Upaya Ini Bertujuan untuk Meningkatkan Ketahanan Masyarakat Pesisir di Indonesia

Washington, DC, 7 Juni 2022. Dewan Direktur Eksekutif Bank Dunia pada tanggal 20 Mei 2022 menyetujui proyek untuk mendukung Pemerintah Indonesia meningkatkan pengelolaan mangrove sekaligus mengembangkan mata pencaharian bagi masyarakat.

Proyek Mangrove untuk Ketahanan Pesisir akan berfokus pada penguatan kebijakan dan lembaga dalam mengelola dan merehabilitasi mangrove, meningkatkan pengelolaan mangrove secara berkelanjutan, serta meningkatkan berbagai peluang mata pencaharian bagi masyarakat pesisir yang hidup di sekitar hutan mangrove di beberapa daerah.

“Keberhasilan proyek ini akan berkontribusi signifikan terhadap pencapaian sasaran pengurangan emisi Indonesia yang tercantum di dalam Nationally Determined Contributions (NDC), serta sasaran kita untuk menjadikan sektor kehutanan dan penggunaan lahan sebagai Net Sink pada tahun 2030. Upaya restorasi dan konservasi mangrove sangat penting bagi pencapaian sasaran tersebut, dan merupakan wujud nyata kuatnya komitmen global Indonesia untuk beradaptasi terhadap dan memitigasi berbagai dampak perubahan iklim”, kata Siti Nurbaya Bakar, Menteri Lingkungan Hidup dan Kehutanan Republik Indonesia.

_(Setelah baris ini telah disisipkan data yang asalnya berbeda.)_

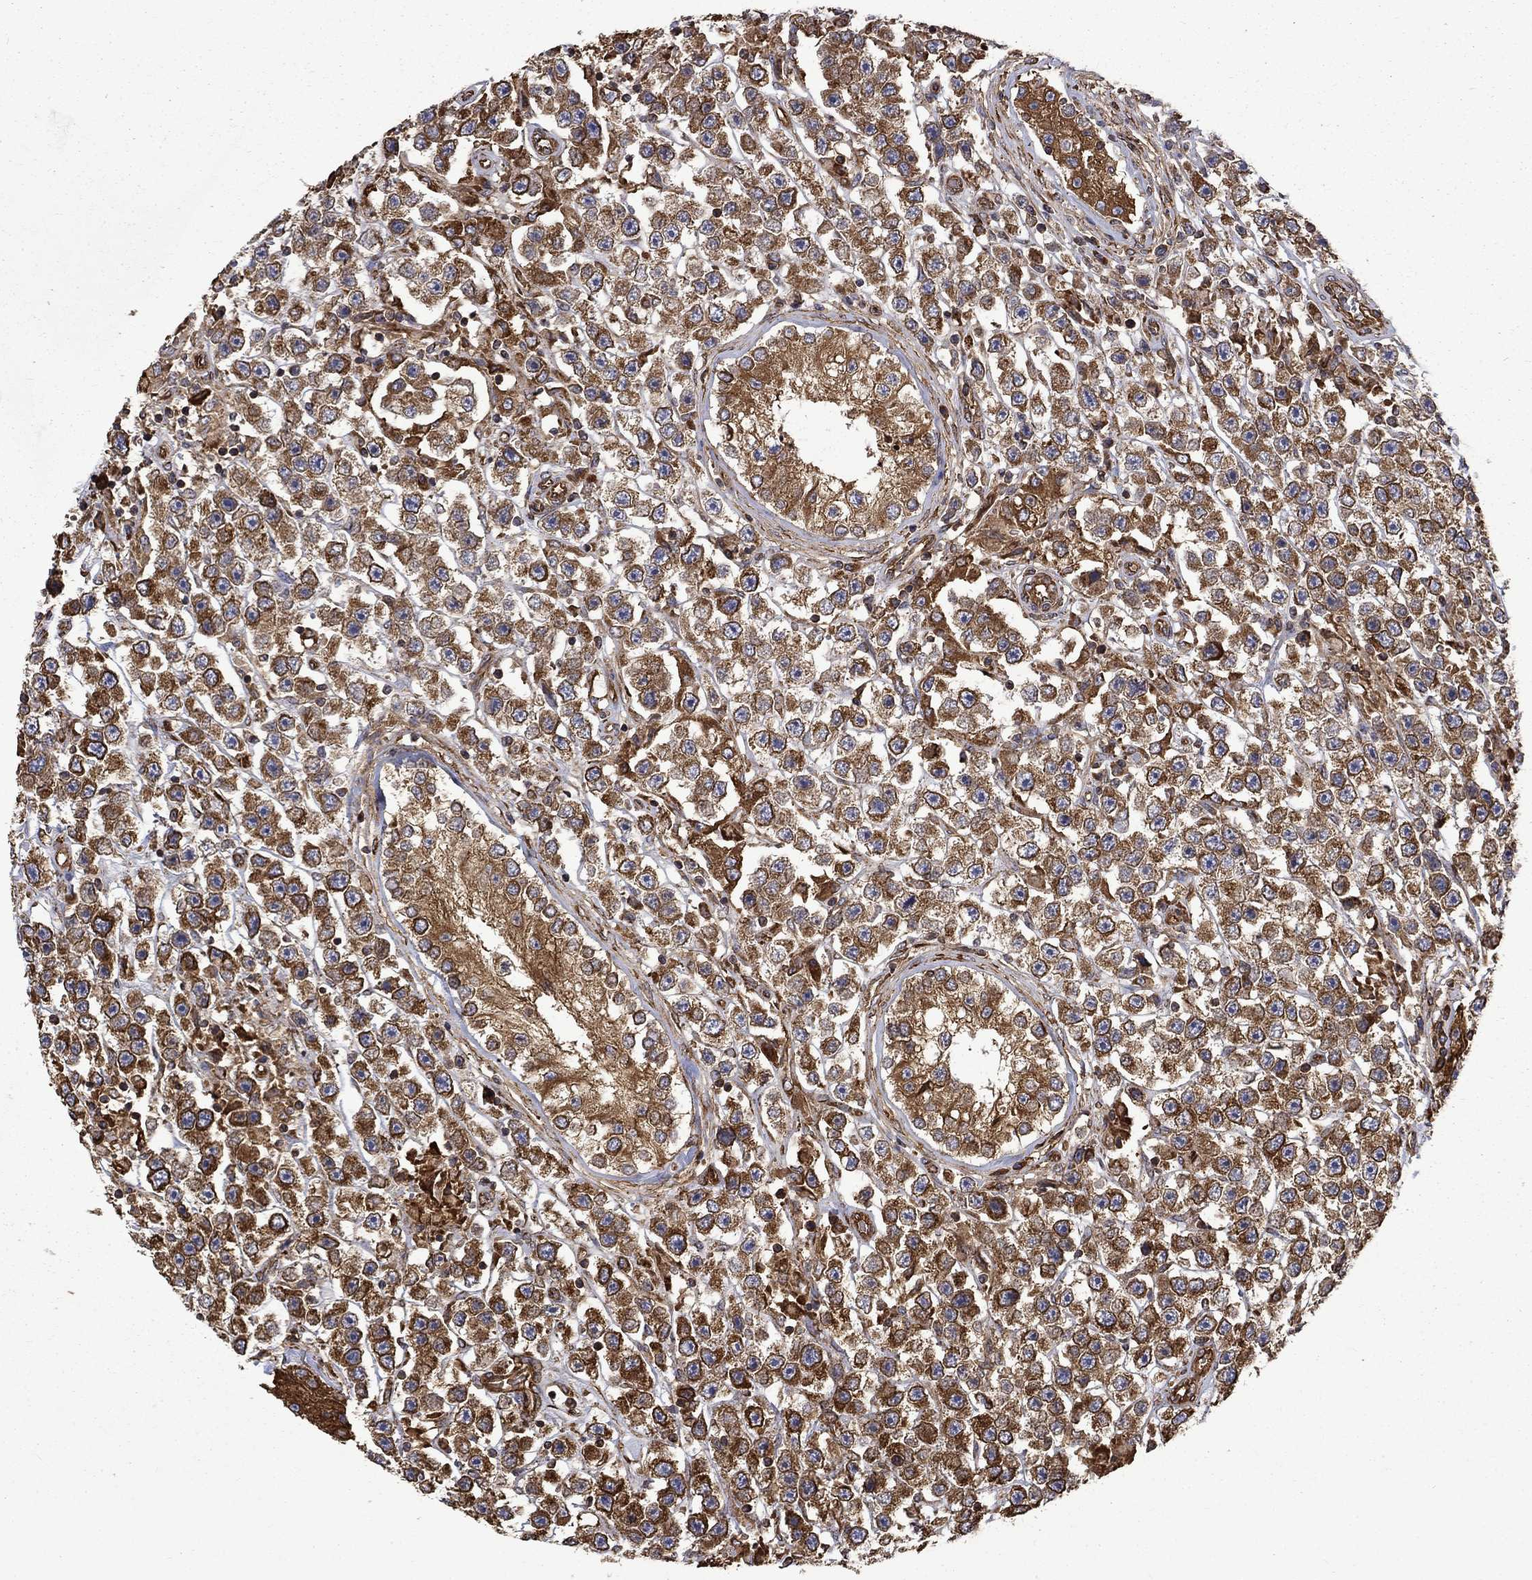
{"staining": {"intensity": "strong", "quantity": ">75%", "location": "cytoplasmic/membranous"}, "tissue": "testis cancer", "cell_type": "Tumor cells", "image_type": "cancer", "snomed": [{"axis": "morphology", "description": "Seminoma, NOS"}, {"axis": "topography", "description": "Testis"}], "caption": "Protein staining of seminoma (testis) tissue exhibits strong cytoplasmic/membranous staining in approximately >75% of tumor cells.", "gene": "CUTC", "patient": {"sex": "male", "age": 45}}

Terbentang seluas sekitar 3,4 juta hektar, 20 persen dari seluruh mangrove yang ada di dunia berada di Indonesia dan mencakup 40 dari 54 spesies mangrove sejati (true mangroves) – saat ini tercatat memiliki keanekaragaman terkaya di dunia. Hutan mangrove Indonesia menyimpan 3,14 miliar ton CO2 (dikenal dengan sebutan “blue carbon”), atau setara dengan emisi Gas Rumah Kaca yang dihasilkan oleh sekitar 2,5 miliar kendaraan bermotor yang dikendarai selama setahun. Mangrove merupakan komponen utama mata pencaharian masyarakat pesisir, serta menjadi sumber penting untuk makanan dan penghasilan. Sekitar 55 persen dari total biomassa perikanan tangkap di Indonesia merupakan spesies yang bergantung kepada mangrove, dengan produksi tahunan bernilai US$825 juta. Mangrove juga memiliki nilai pariwisata hingga US$30 juta per tahunnya. Penelitian Bank Dunia baru-baru ini mengungkap bahwa mangrove di Indonesia memiliki nilai total tahunan sebesar US$15.000 hingga US$50.000 per hektar.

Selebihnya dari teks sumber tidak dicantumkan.